Nonascii characters and characters other letters, digits, or any of "-_.!~*+'()=/" that occur in a URI part should be escaped to prevent their misinterprettation as a part delimiter. The escape sequence is %hexidecimal-digit hexidecimal-digit where the hexidecimal digits are the code of the escaped character.

For example if a host name is 'dr.who?', in an http URI it would be encoded as 'http://dr.who%3f/cgi/q?query' so that "?" in the host name part is not mistaken as query part delimiter. The isolated parts extracted or replaced do not use escaped sequences; escape sequence are only used on the original parsed URI and the final generated URI.

Paths are converted to canonical forms without embedded '.' or '..' components or multiple '/' separators. A '..' component will only remain at the beginning of a path, no '.' component will remain.

For example,

/a/b/c remains /a/b/c
/a/b/./c becomes /a/b/c
/a/b///c becomes /a/b/c
/a/b/c/ remains /a/b/c/
/a/b/c/.. becomes /a/b
/a/b/c/../ becomes /a/b/
/a/b/../../c/ becomes /c
/a/b/../../../../c/ becomes /c
/a/./b/..///c/ becomes /a/c
a/b/c remains a/b/c
./a/b/c becomes a/b/c
./a/b/c/. becomes a/b/c
../a/b/c remains ../a/b/c
../../../a/b/c remains ../../../a/b/c

This operates on the URI path not a file system path. Components that are symbolic links on a particular file systems are not modified.

URI path is usually a unix-style path, and it suffices to treat it as such, but it can be more complicated. A path may contain as escape sequence slashes, dots, and other characters that change the interpretation of a path in escaped and non-escaped forms. If a URI has a path, additional part names are defined:

PATH
The path is split at '/' separators into a list of path components; path components are individually escaped and may contain slashes. The first element is '/' for an absolute path, or '.' or multiple '..' elements for relative paths. A final '/' element is appended if the path ends in '/'. Any other slash in the list is escaped in the URI.
unix
A path list compatiable with 'file split' and 'file join' on a Unix machine. This is actually identical with the 'PATH' list.
macintosh
The path is split at '/' separators into a list of path components; path components are individually escaped and may contain slashes. The first element has a suffixed ':' for an absolute path (it is a volume name), or possibly multiple '::' elements for relative paths. Any other slash in the list is escaped in the URI.

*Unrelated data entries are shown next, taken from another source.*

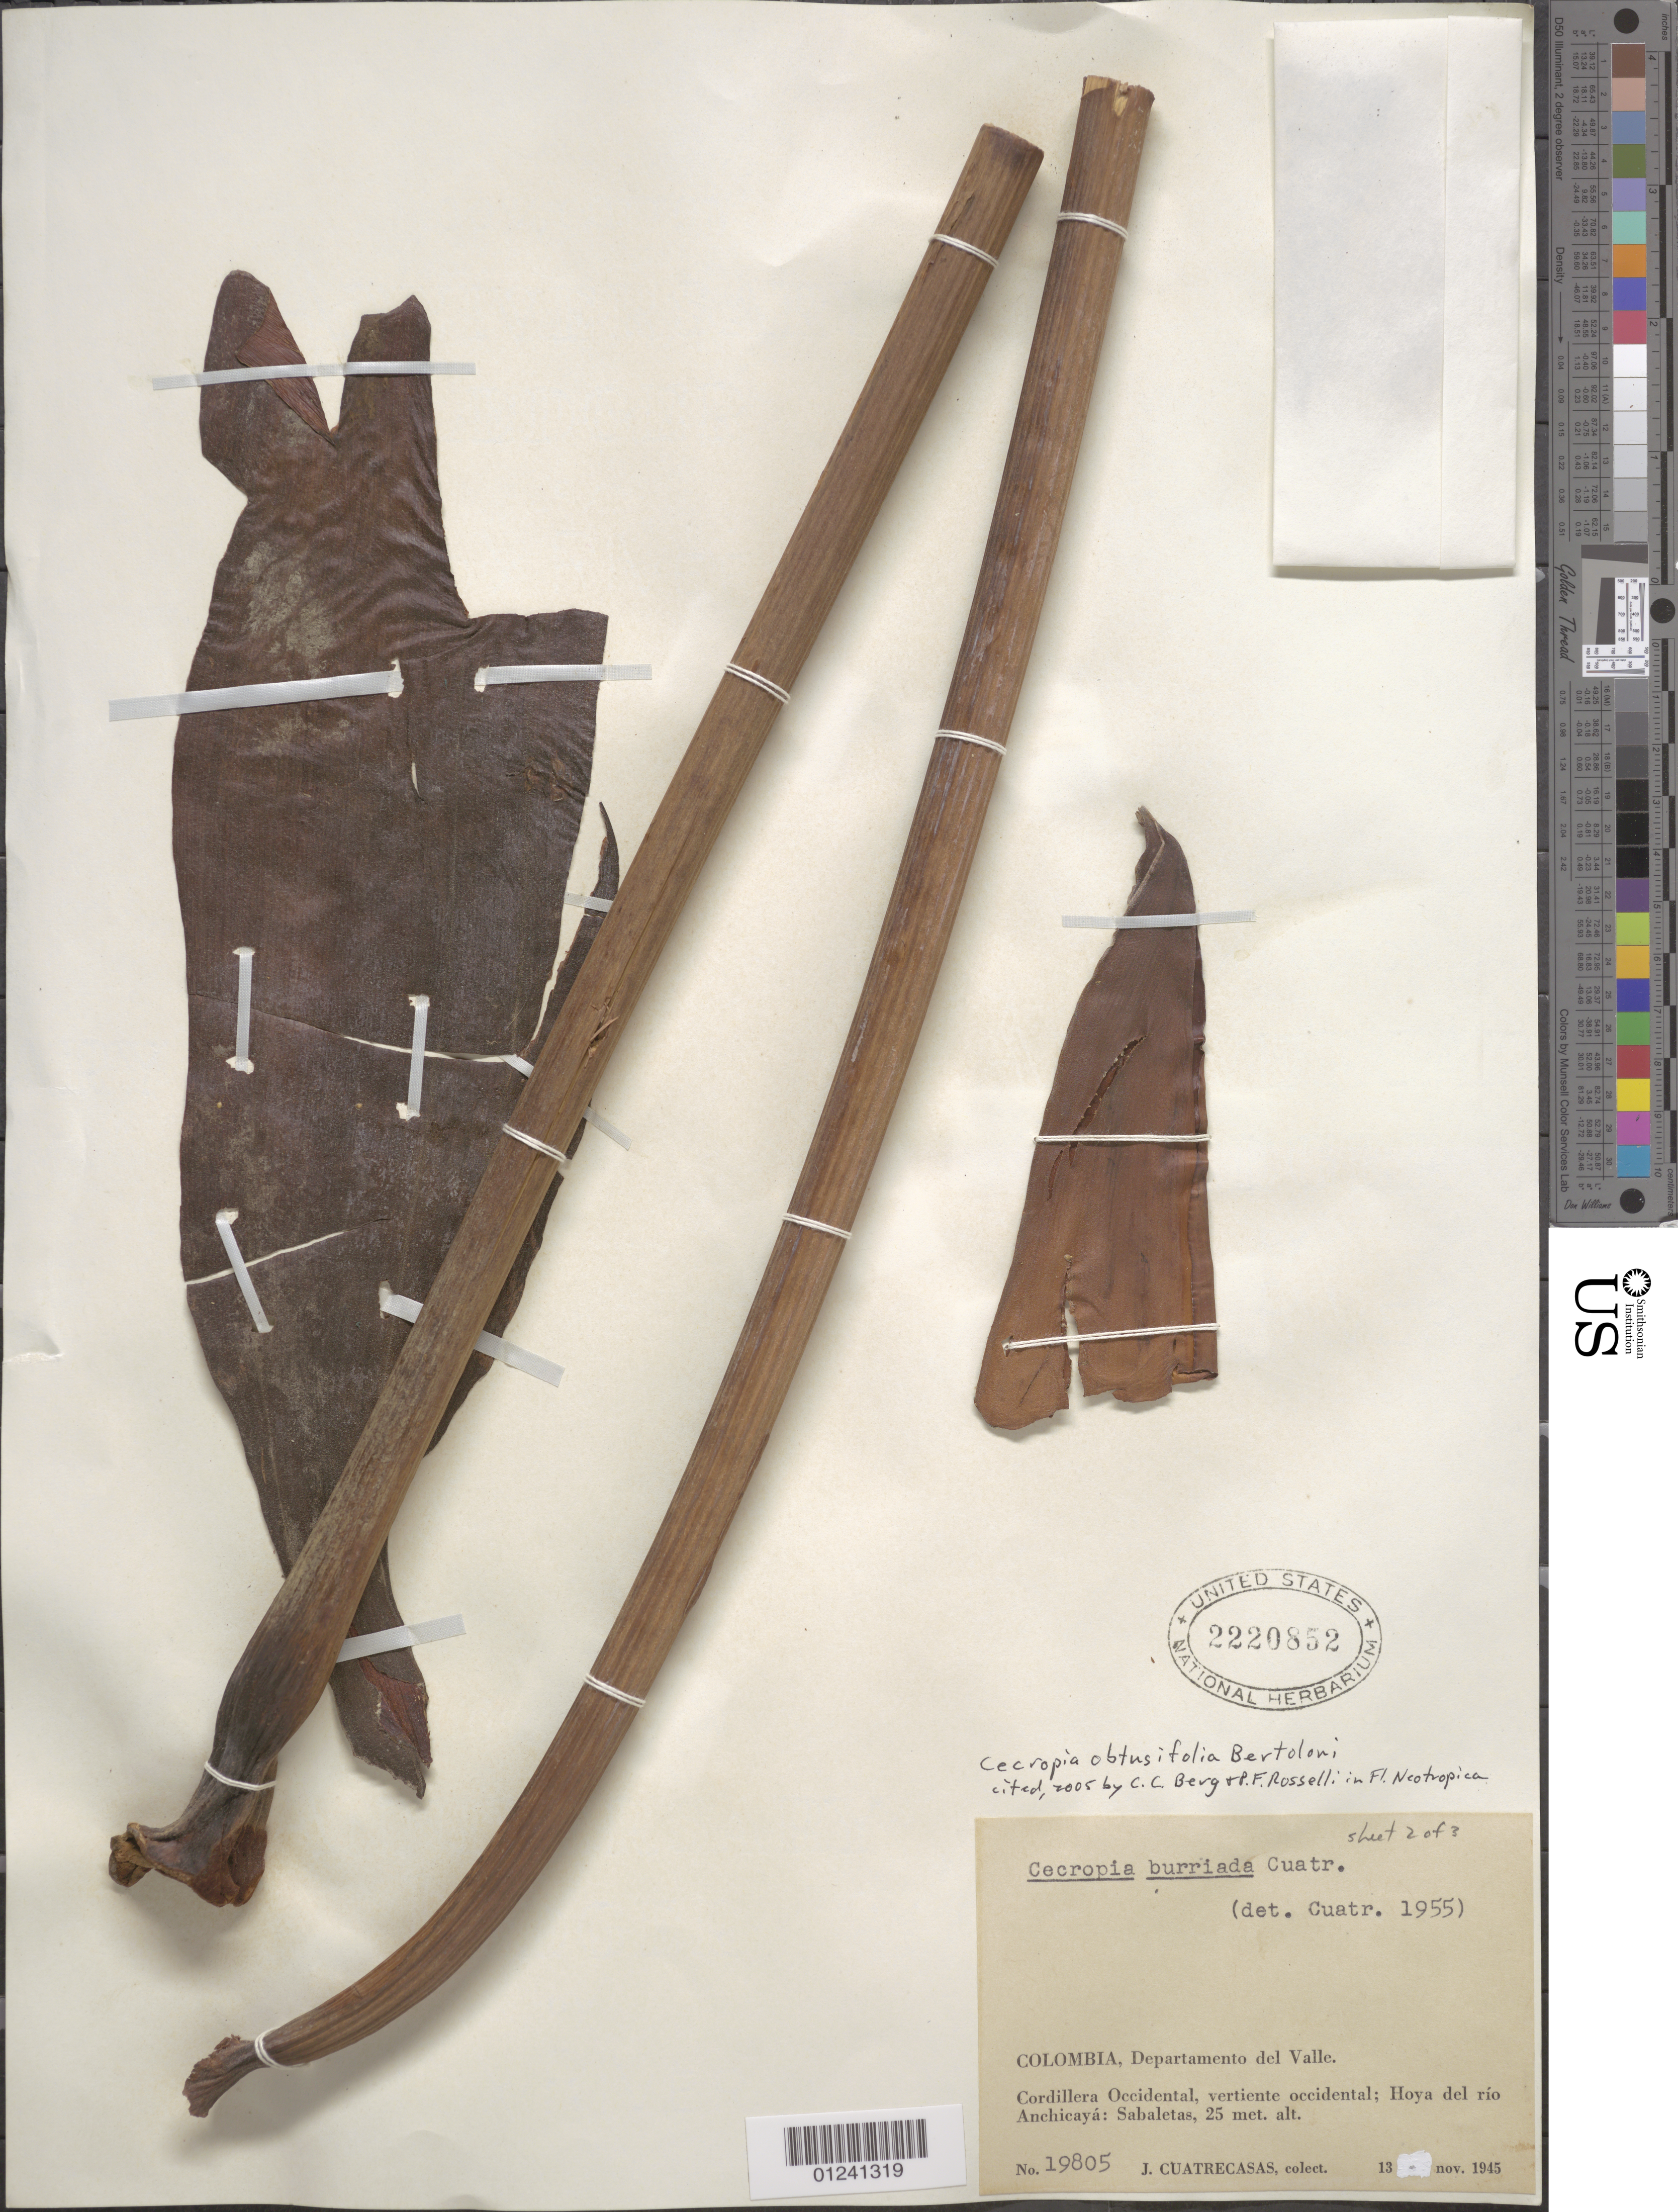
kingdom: Plantae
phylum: Tracheophyta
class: Magnoliopsida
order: Rosales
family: Urticaceae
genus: Cecropia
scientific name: Cecropia obtusifolia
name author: Bertol.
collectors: J. Cuatrecasas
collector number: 19805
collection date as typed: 13 Nov 1945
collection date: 1945-11-13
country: Colombia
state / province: Valle del Cauca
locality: Hoya del Rio Anchicaya, Sabaletas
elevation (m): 25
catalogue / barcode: US 2220852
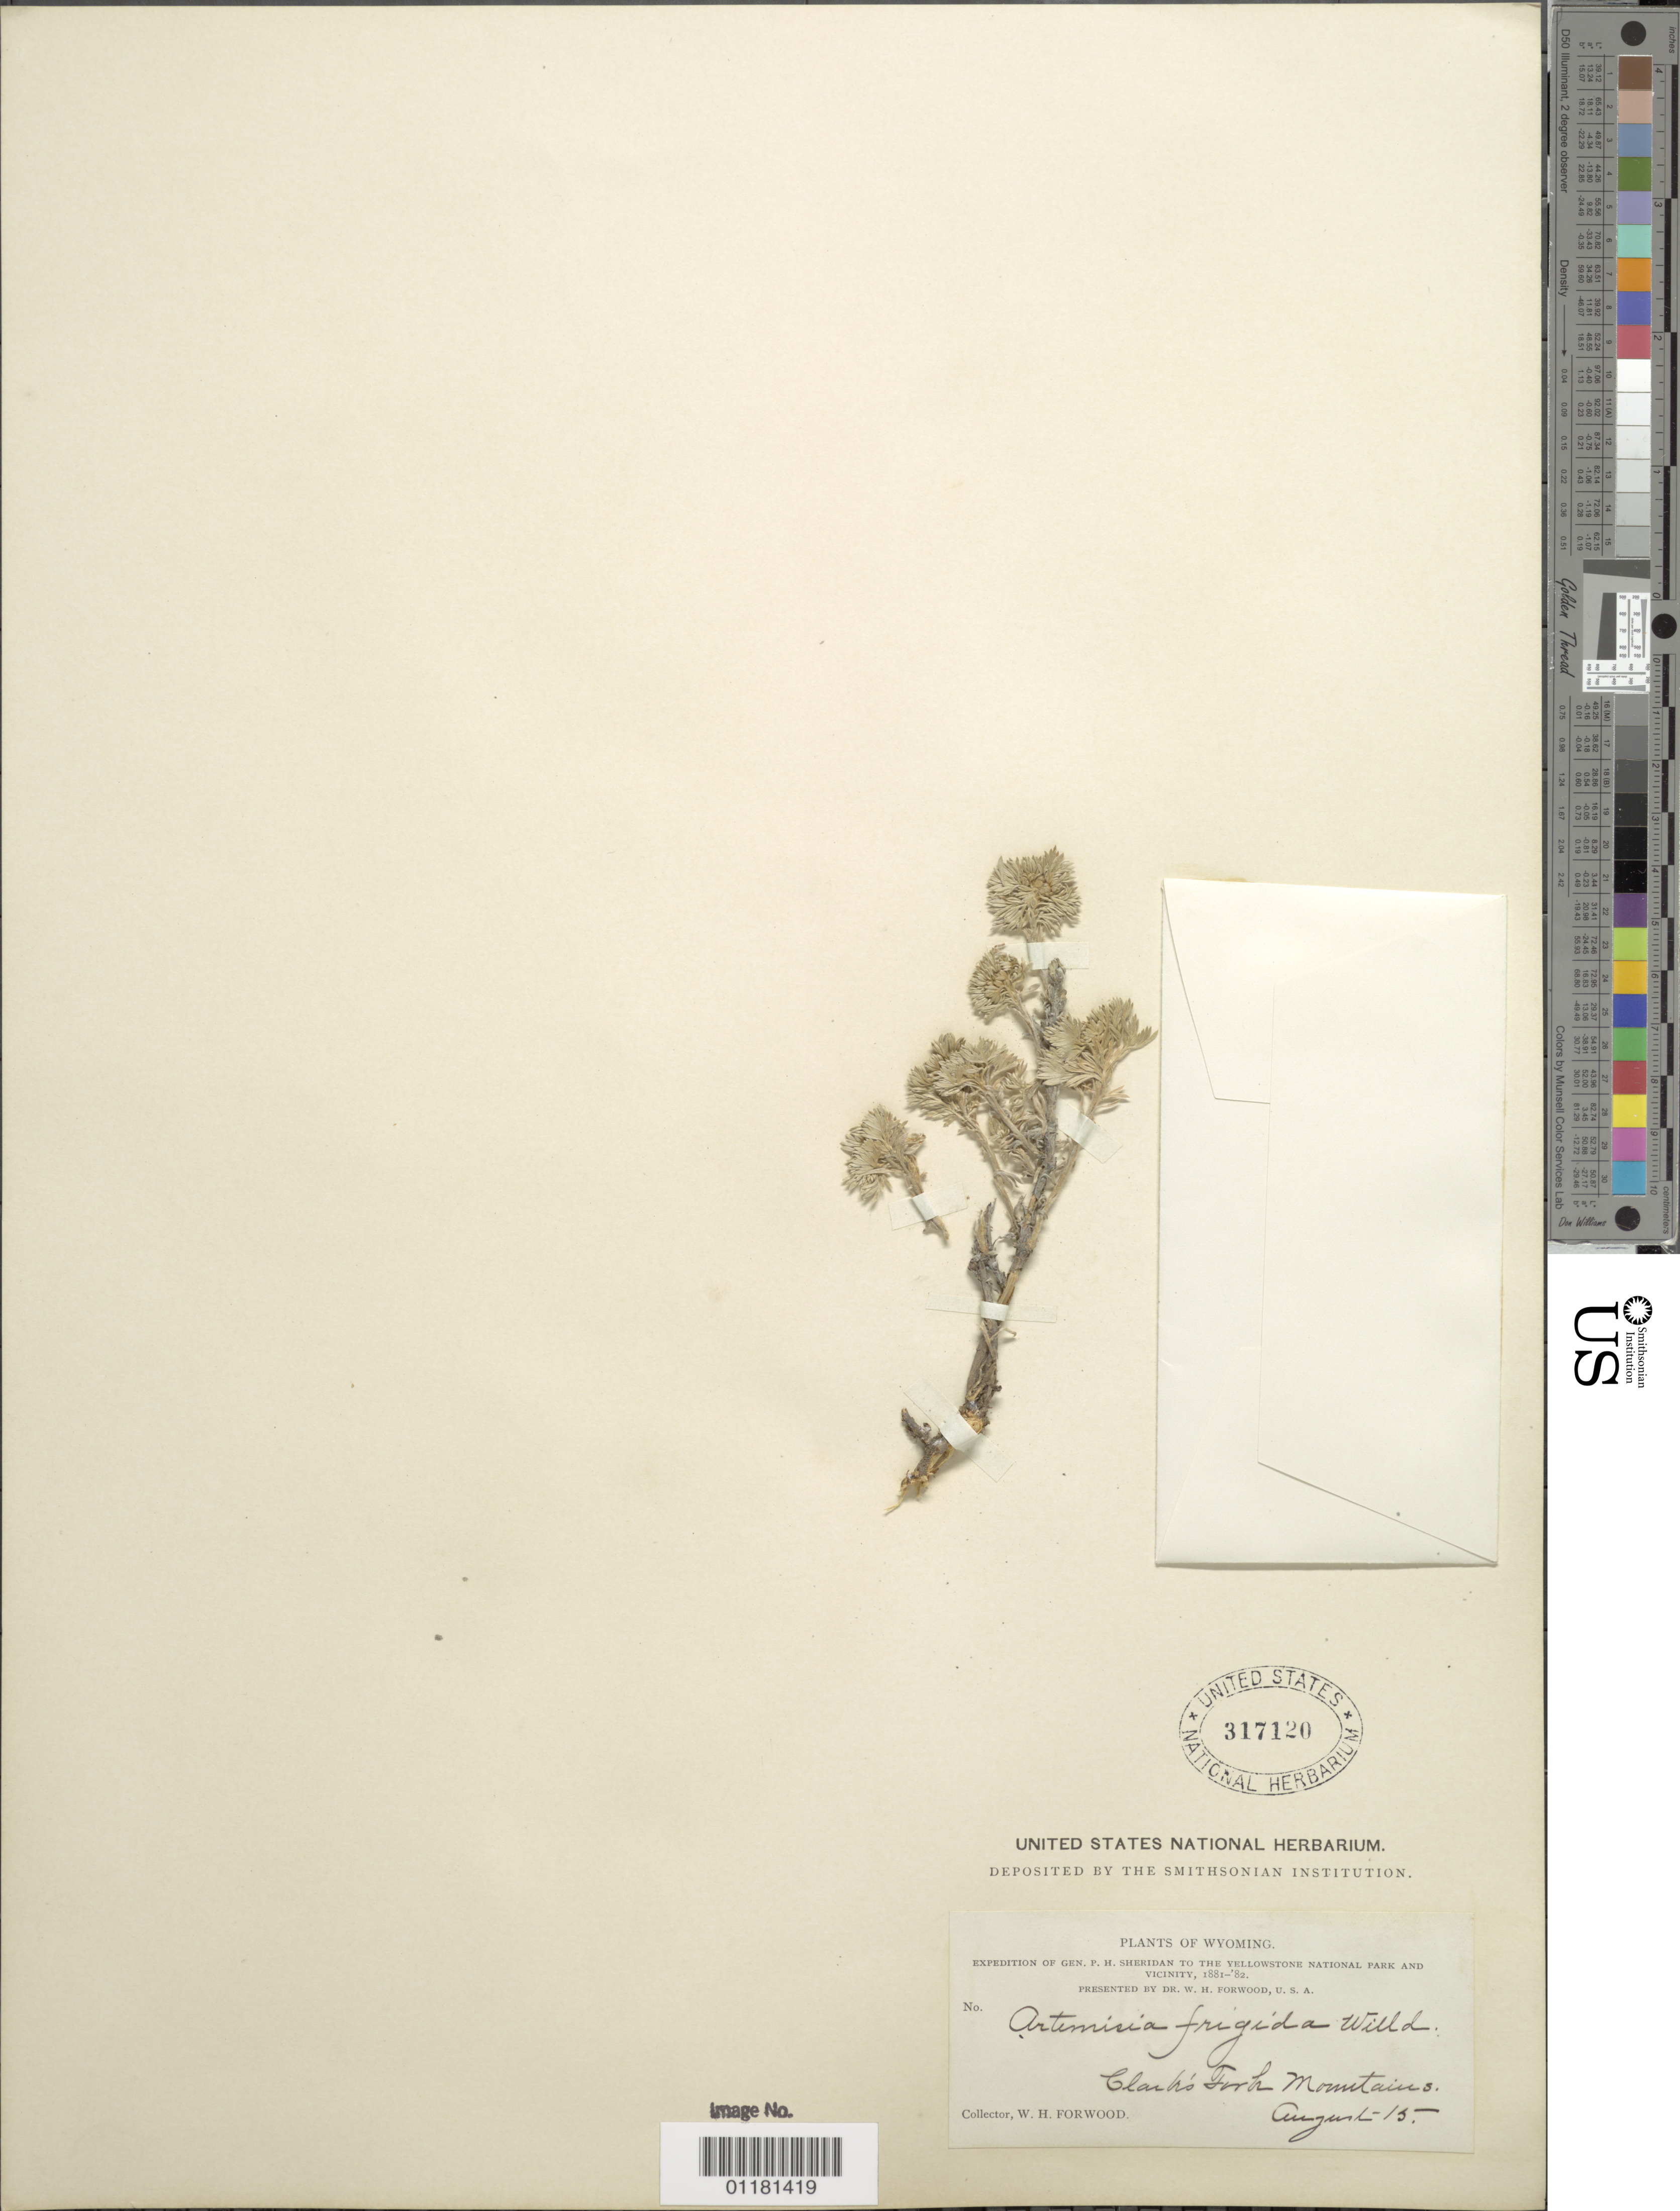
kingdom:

A URI parameter part ';a;b=q;c=r' can be regarded as a single parameter block, or as a list of individual parameter parts ';a', ';b=q', and ';c=r'. If the part name 'parameter' is used, the parameters are presented as single packed block. If the part name begins with a ';', the individual parameter values are used. The parameter value is the substring after '=' (with an implicit value of '1' if no '=' is given). In this example, the value of 'parameter' is ';a;b=q;c=r', ';a' is '1', ';b' is 'q', and ';c' is 'r'. If the 'parameter' part is not accessed, the parameter values are individually escaped so that ';' and '=' can be used in parameter values as escape sequences.

SEE ALSO

uri (1WY), urispace (4WY), wyrm_uriAbsolutise (3WY), wyrm_uriMethod (3WY), wyrm_urispace (3WY).